BEGIN Available data
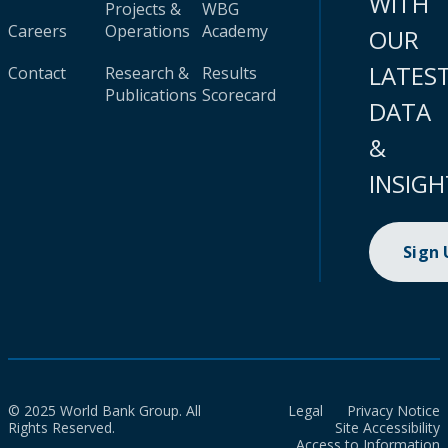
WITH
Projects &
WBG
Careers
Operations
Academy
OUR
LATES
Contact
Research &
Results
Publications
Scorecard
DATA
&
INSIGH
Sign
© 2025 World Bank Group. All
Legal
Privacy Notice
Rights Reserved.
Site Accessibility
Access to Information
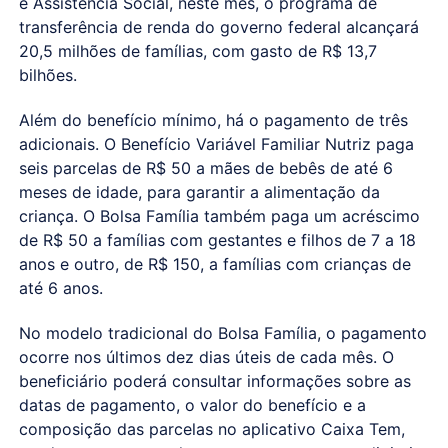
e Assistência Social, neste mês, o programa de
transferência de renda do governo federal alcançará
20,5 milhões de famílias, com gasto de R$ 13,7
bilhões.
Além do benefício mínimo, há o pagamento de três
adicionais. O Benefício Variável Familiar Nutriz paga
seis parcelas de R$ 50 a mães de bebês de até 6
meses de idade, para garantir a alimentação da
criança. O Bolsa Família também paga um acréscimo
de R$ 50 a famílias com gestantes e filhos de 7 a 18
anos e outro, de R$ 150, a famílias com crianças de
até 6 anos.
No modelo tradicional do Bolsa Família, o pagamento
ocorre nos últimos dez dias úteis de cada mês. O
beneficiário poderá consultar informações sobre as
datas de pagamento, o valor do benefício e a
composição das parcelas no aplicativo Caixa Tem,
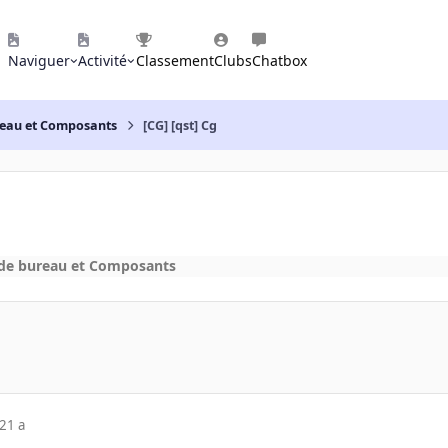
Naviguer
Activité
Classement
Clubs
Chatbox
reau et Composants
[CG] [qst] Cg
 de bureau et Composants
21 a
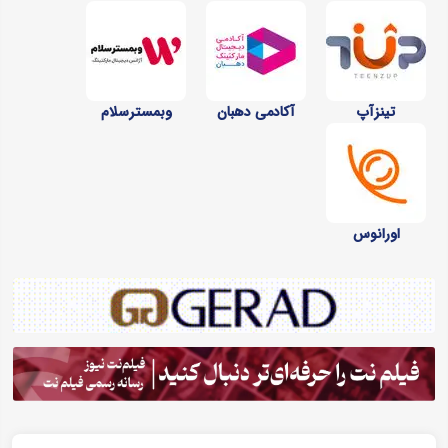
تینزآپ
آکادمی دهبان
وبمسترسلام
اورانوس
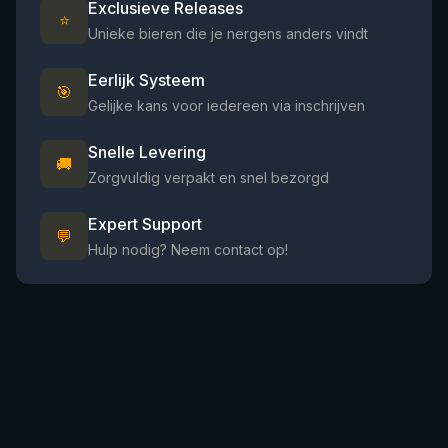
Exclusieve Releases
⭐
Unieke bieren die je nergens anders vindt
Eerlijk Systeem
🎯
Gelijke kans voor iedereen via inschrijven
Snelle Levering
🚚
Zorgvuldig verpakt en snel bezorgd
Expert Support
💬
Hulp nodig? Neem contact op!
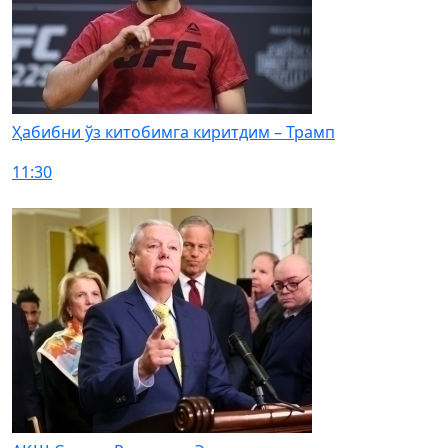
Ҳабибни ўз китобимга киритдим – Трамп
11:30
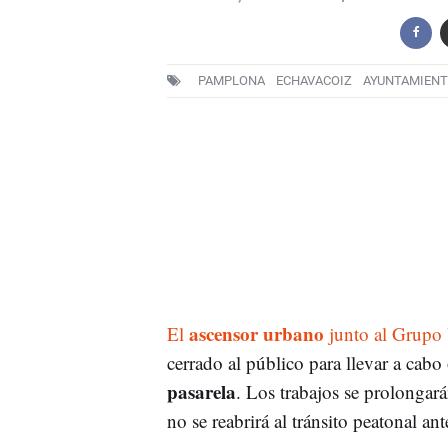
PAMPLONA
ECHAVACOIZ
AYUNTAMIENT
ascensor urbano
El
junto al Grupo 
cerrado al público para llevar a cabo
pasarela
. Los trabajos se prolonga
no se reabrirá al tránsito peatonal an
END Available data
> **What the exercise asks**:
Retype nothing except the lines from the first line of the listing above through the line with "transferência de renda", exactly as they stand, and no pictures.

> **Exercise output**:
WITH
Projects &
WBG
Careers
Operations
Academy
OUR
LATES
Contact
Research &
Results
Publications
Scorecard
DATA
&
INSIGH
Sign
© 2025 World Bank Group. All
Legal
Privacy Notice
Rights Reserved.
Site Accessibility
Access to Information
e Assistência Social, neste mês, o programa de
transferência de renda do governo federal alcançará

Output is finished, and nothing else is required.